---------- Collected material

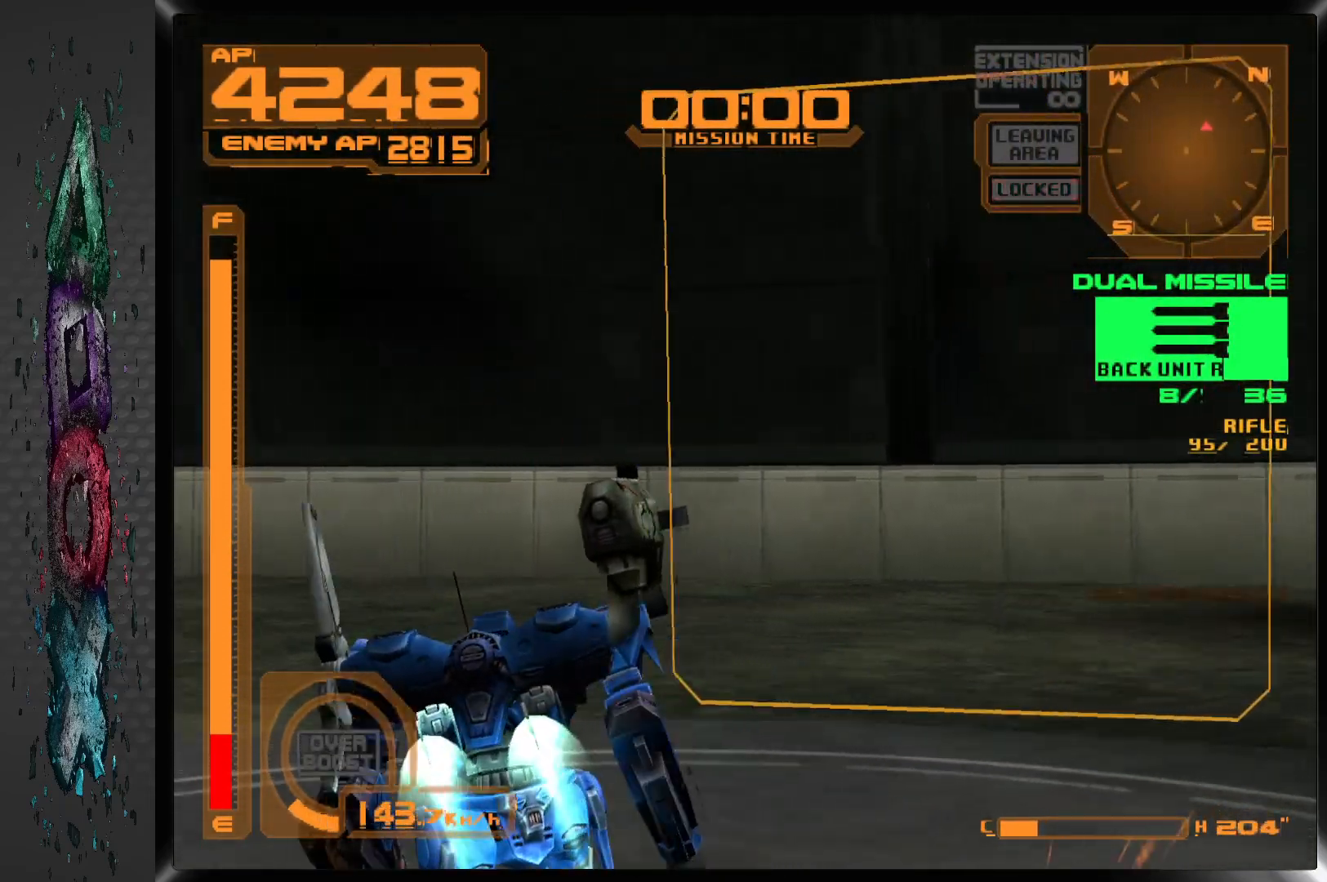
{"dt_ms": 500, "buttons": ["CROSS", "L1", "DPAD_RIGHT"], "left_stick": "center", "right_stick": "center", "events": []}
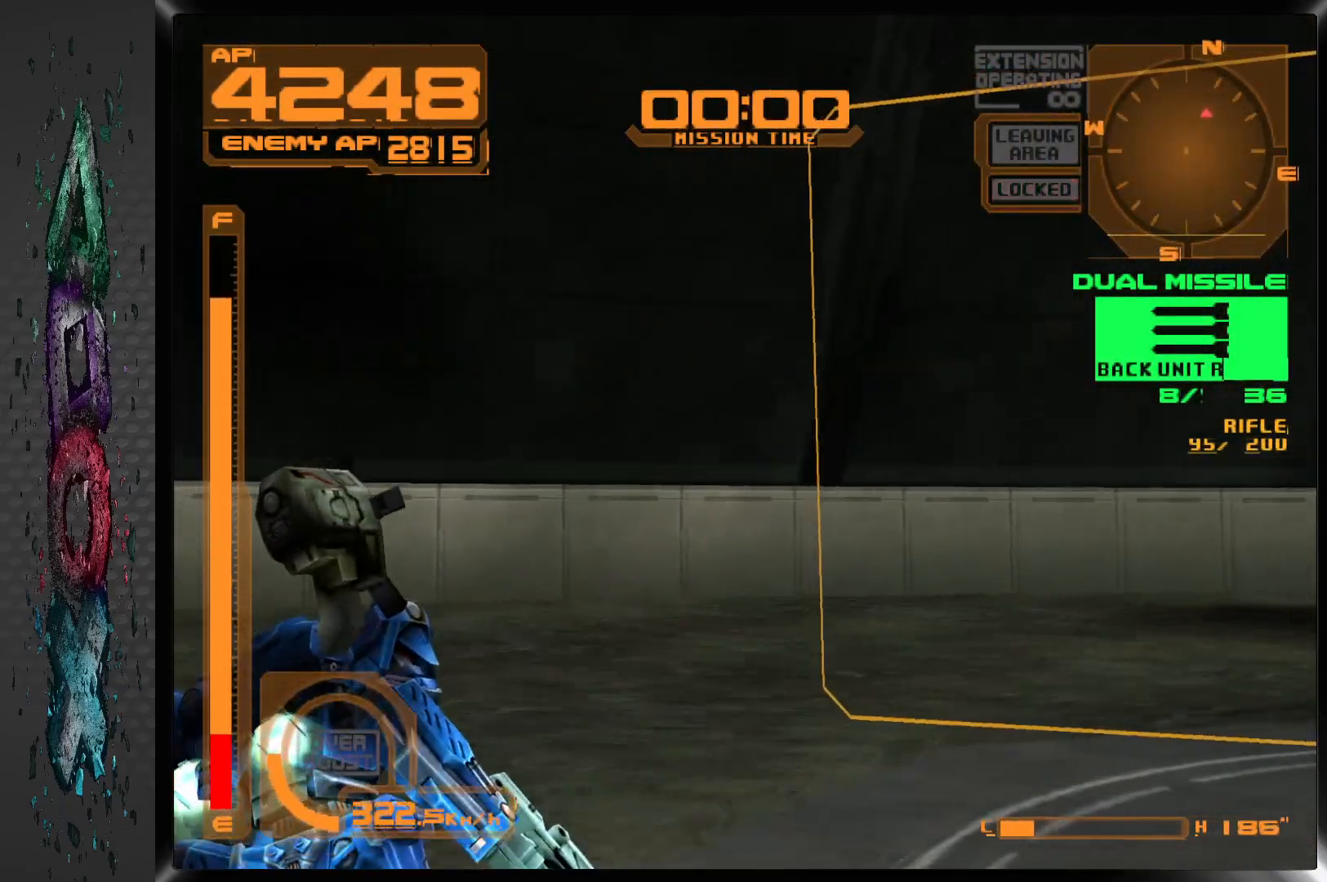
{"dt_ms": 1000, "buttons": ["CROSS", "L1", "R2", "DPAD_RIGHT"], "left_stick": "center", "right_stick": "center", "events": [[217, "L2", "down"], [517, "L2", "up"], [900, "R2", "down"]]}
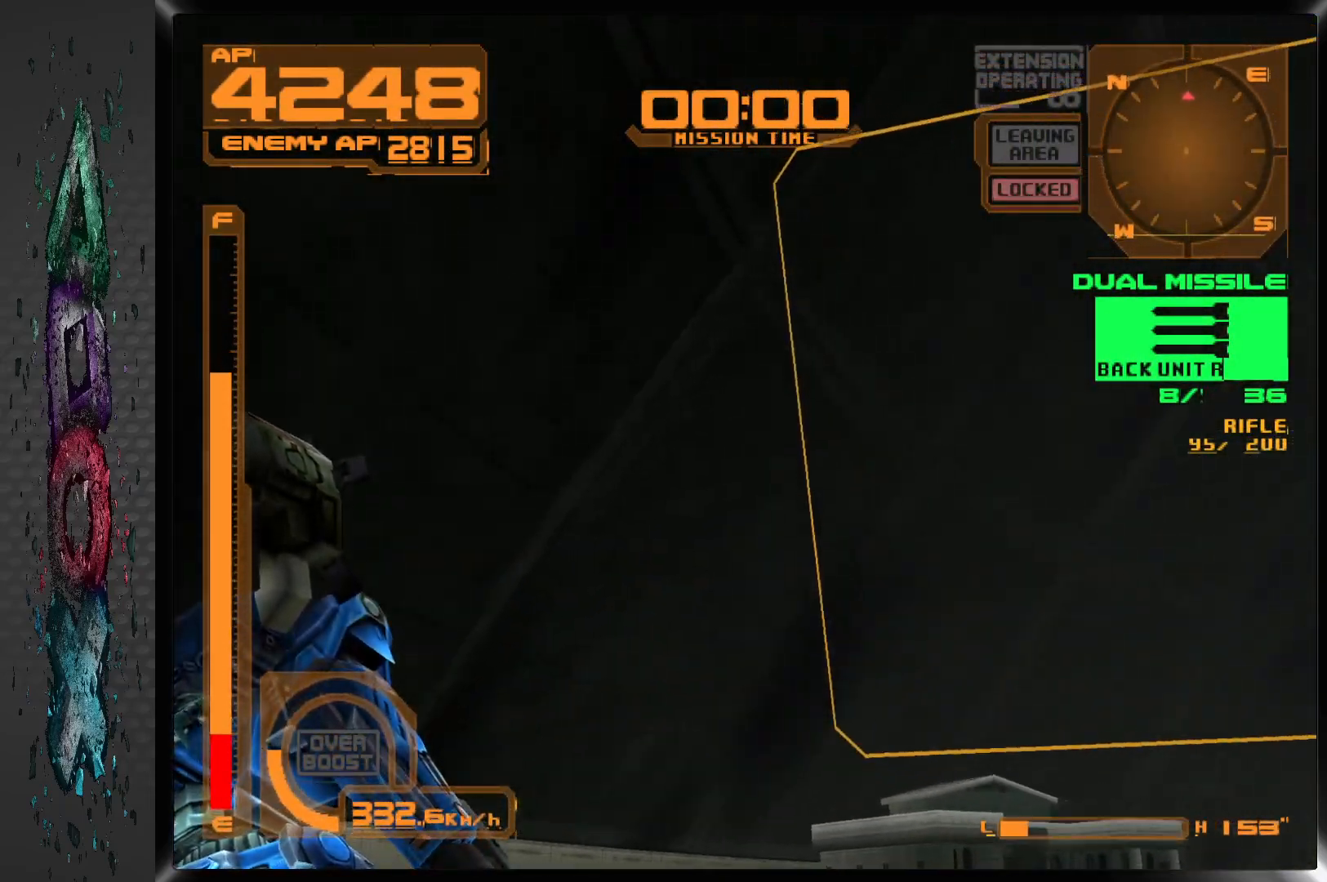
{"dt_ms": 500, "buttons": [], "left_stick": "center", "right_stick": "center", "events": [[233, "R2", "up"], [450, "DPAD_RIGHT", "up"], [450, "L1", "up"], [467, "CROSS", "up"]]}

--------------------

* _Action item_
The answer is the whole listing retyped exactly, with pictures omitted.

* _Result of the task_
{"dt_ms": 500, "buttons": ["CROSS", "L1", "DPAD_RIGHT"], "left_stick": "center", "right_stick": "center", "events": []}
{"dt_ms": 1000, "buttons": ["CROSS", "L1", "R2", "DPAD_RIGHT"], "left_stick": "center", "right_stick": "center", "events": [[217, "L2", "down"], [517, "L2", "up"], [900, "R2", "down"]]}
{"dt_ms": 500, "buttons": [], "left_stick": "center", "right_stick": "center", "events": [[233, "R2", "up"], [450, "DPAD_RIGHT", "up"], [450, "L1", "up"], [467, "CROSS", "up"]]}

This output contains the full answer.